> [Aufgabe]:
Schreibe alle folgenden Einträge Zeile für Zeile wortgetreu ab. Lass die Bilder in deiner Antwort weg.
>>>
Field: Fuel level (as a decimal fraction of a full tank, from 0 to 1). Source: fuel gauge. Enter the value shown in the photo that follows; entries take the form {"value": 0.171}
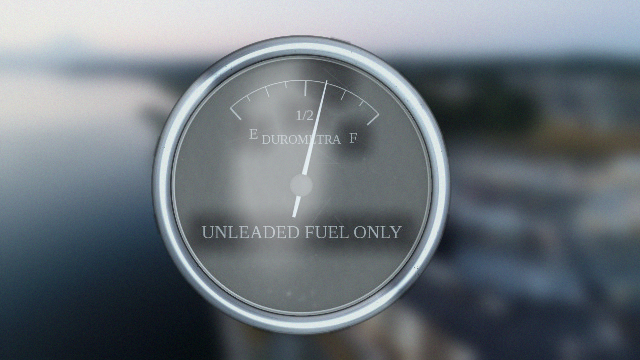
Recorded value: {"value": 0.625}
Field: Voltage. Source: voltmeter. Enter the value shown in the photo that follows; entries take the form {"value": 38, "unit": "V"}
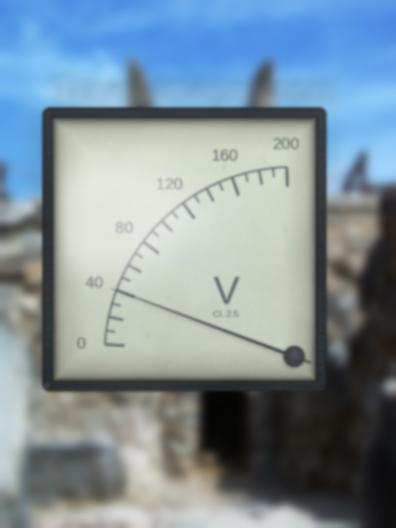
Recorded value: {"value": 40, "unit": "V"}
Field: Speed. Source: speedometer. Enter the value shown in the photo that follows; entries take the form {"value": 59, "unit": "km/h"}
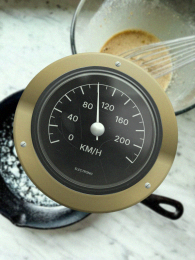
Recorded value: {"value": 100, "unit": "km/h"}
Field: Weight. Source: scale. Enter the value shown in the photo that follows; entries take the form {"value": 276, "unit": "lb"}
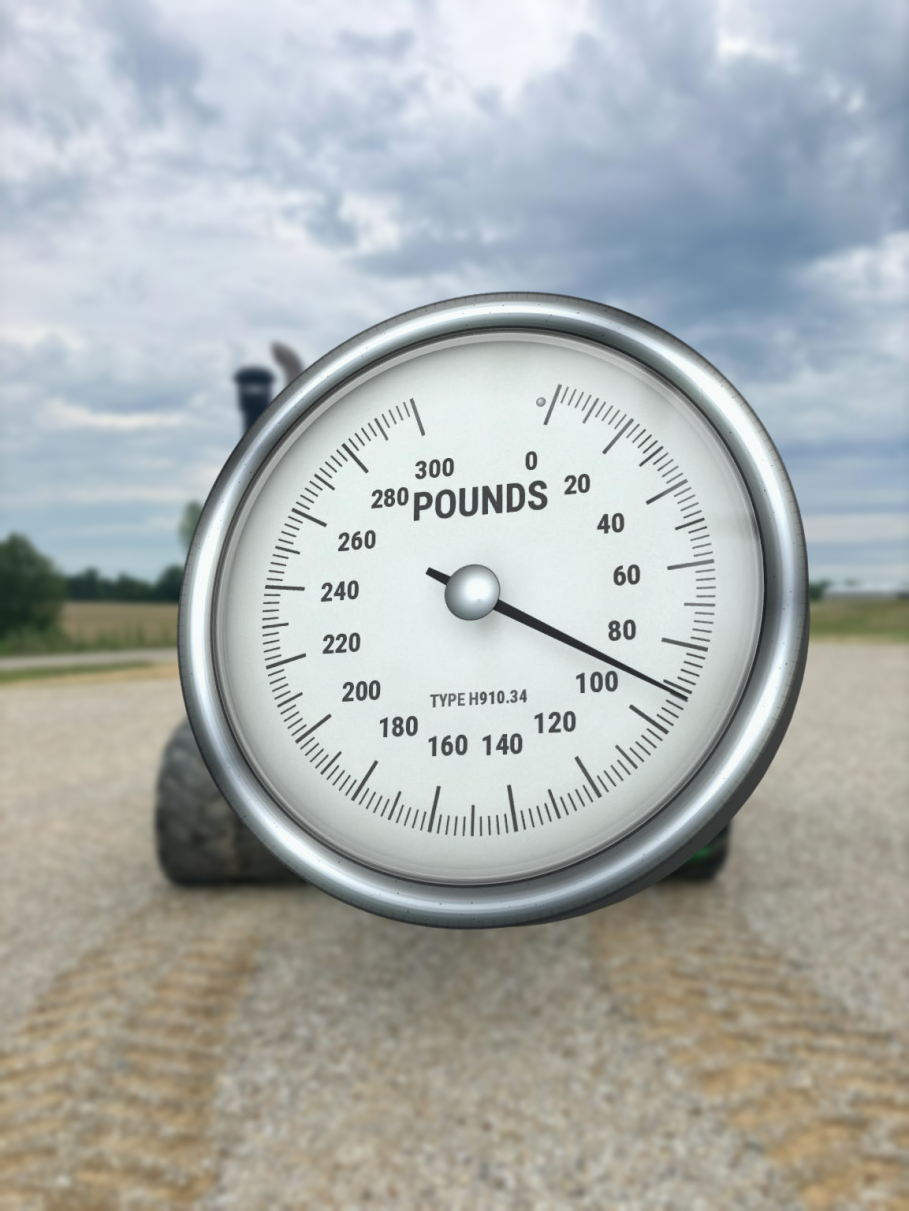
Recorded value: {"value": 92, "unit": "lb"}
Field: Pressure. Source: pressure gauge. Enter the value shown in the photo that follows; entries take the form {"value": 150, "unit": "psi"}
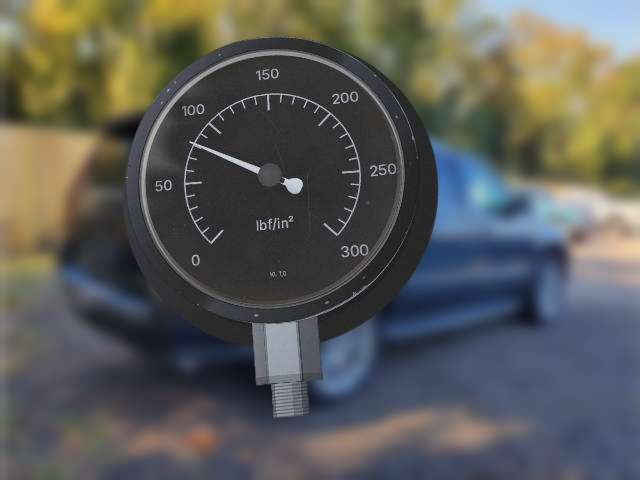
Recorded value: {"value": 80, "unit": "psi"}
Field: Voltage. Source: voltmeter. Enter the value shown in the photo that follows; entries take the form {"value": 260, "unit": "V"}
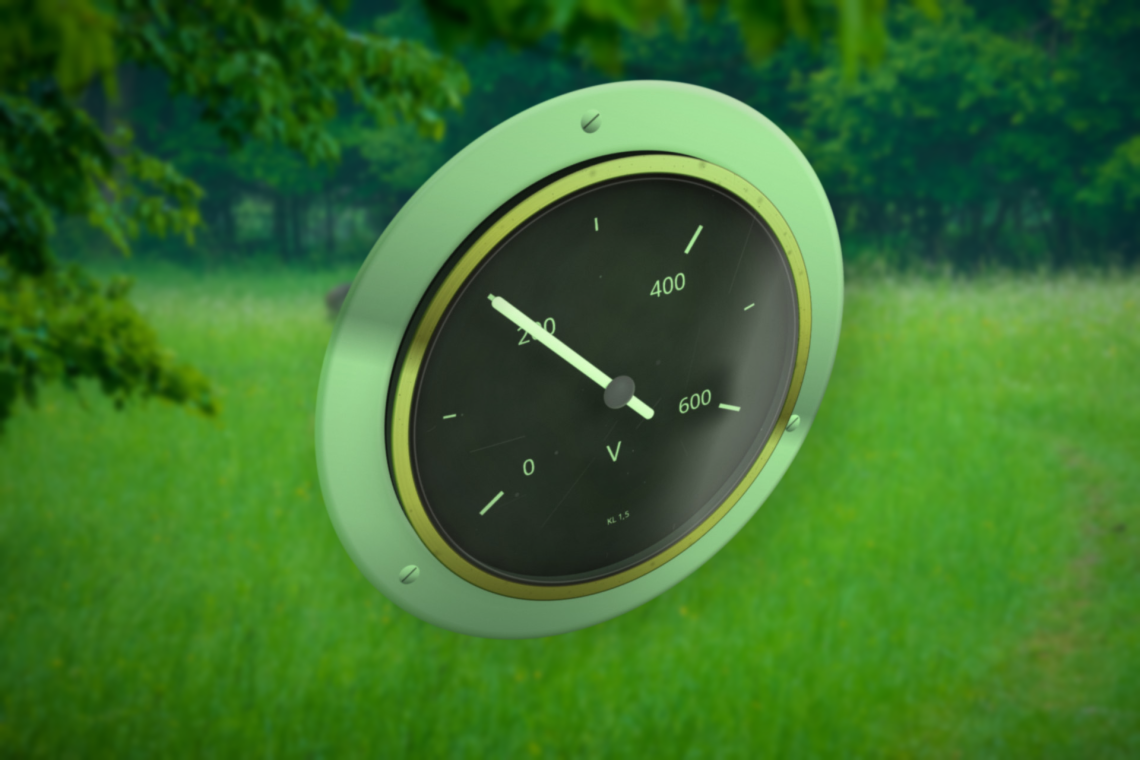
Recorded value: {"value": 200, "unit": "V"}
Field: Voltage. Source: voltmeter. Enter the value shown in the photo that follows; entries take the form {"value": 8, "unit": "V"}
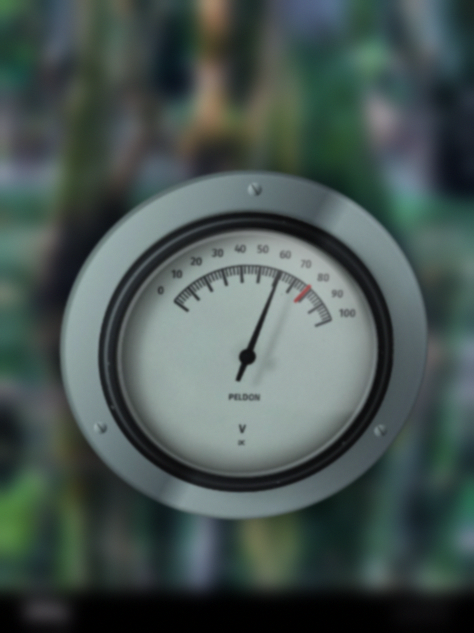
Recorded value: {"value": 60, "unit": "V"}
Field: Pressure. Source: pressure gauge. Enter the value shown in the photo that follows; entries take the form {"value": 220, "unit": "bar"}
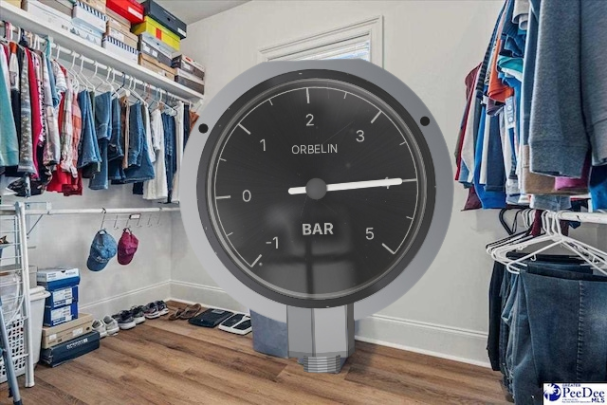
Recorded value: {"value": 4, "unit": "bar"}
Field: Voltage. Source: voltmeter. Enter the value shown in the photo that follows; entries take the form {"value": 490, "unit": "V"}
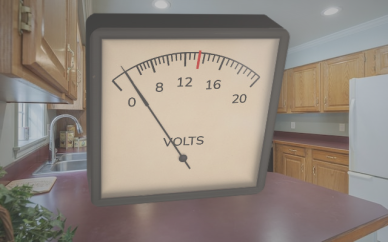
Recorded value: {"value": 4, "unit": "V"}
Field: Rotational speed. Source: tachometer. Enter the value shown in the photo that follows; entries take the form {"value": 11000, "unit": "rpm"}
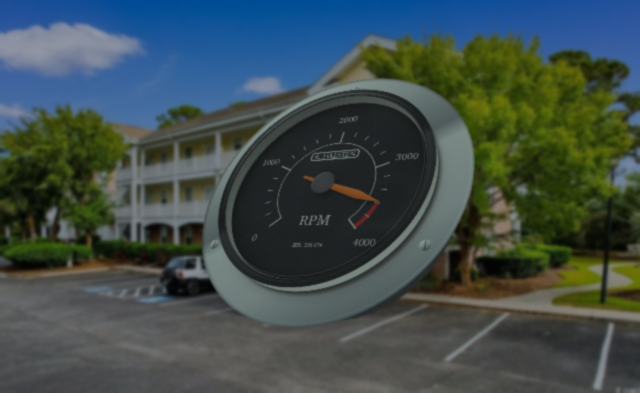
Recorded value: {"value": 3600, "unit": "rpm"}
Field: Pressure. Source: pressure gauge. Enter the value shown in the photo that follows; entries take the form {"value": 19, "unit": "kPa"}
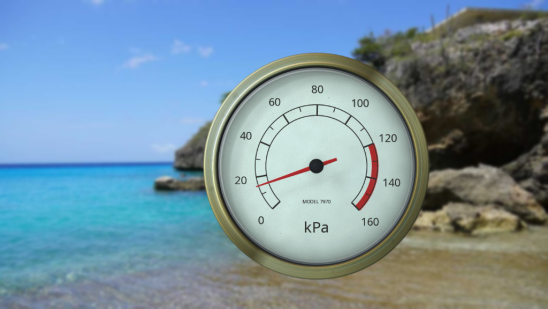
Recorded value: {"value": 15, "unit": "kPa"}
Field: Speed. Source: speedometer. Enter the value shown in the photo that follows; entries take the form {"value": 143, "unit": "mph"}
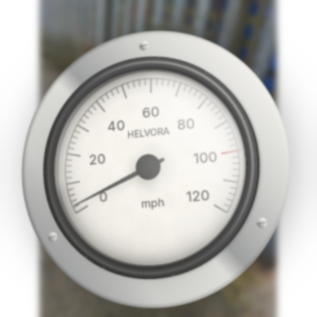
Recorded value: {"value": 2, "unit": "mph"}
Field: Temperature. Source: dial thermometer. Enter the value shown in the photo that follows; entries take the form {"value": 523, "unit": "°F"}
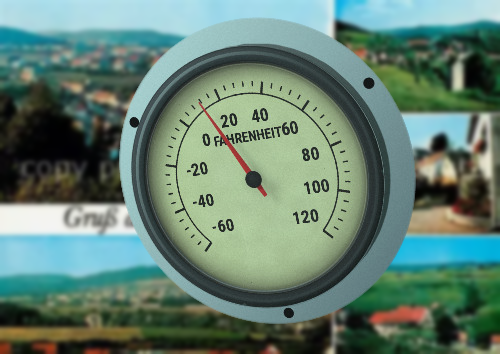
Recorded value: {"value": 12, "unit": "°F"}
<<<
> [Antwort]:
Field: Fuel level (as a decimal fraction of a full tank, from 0 to 1). Source: fuel gauge. Enter the value shown in the photo that follows; entries take the form {"value": 0.171}
Recorded value: {"value": 0.625}
Field: Voltage. Source: voltmeter. Enter the value shown in the photo that follows; entries take the form {"value": 38, "unit": "V"}
Recorded value: {"value": 40, "unit": "V"}
Field: Speed. Source: speedometer. Enter the value shown in the photo that follows; entries take the form {"value": 59, "unit": "km/h"}
Recorded value: {"value": 100, "unit": "km/h"}
Field: Weight. Source: scale. Enter the value shown in the photo that follows; entries take the form {"value": 276, "unit": "lb"}
Recorded value: {"value": 92, "unit": "lb"}
Field: Pressure. Source: pressure gauge. Enter the value shown in the photo that follows; entries take the form {"value": 150, "unit": "psi"}
Recorded value: {"value": 80, "unit": "psi"}
Field: Voltage. Source: voltmeter. Enter the value shown in the photo that follows; entries take the form {"value": 260, "unit": "V"}
Recorded value: {"value": 200, "unit": "V"}
Field: Voltage. Source: voltmeter. Enter the value shown in the photo that follows; entries take the form {"value": 8, "unit": "V"}
Recorded value: {"value": 60, "unit": "V"}
Field: Pressure. Source: pressure gauge. Enter the value shown in the photo that follows; entries take the form {"value": 220, "unit": "bar"}
Recorded value: {"value": 4, "unit": "bar"}
Field: Voltage. Source: voltmeter. Enter the value shown in the photo that follows; entries take the form {"value": 490, "unit": "V"}
Recorded value: {"value": 4, "unit": "V"}
Field: Rotational speed. Source: tachometer. Enter the value shown in the photo that follows; entries take the form {"value": 11000, "unit": "rpm"}
Recorded value: {"value": 3600, "unit": "rpm"}
Field: Pressure. Source: pressure gauge. Enter the value shown in the photo that follows; entries take the form {"value": 19, "unit": "kPa"}
Recorded value: {"value": 15, "unit": "kPa"}
Field: Speed. Source: speedometer. Enter the value shown in the photo that follows; entries take the form {"value": 143, "unit": "mph"}
Recorded value: {"value": 2, "unit": "mph"}
Field: Temperature. Source: dial thermometer. Enter the value shown in the photo that follows; entries take the form {"value": 523, "unit": "°F"}
Recorded value: {"value": 12, "unit": "°F"}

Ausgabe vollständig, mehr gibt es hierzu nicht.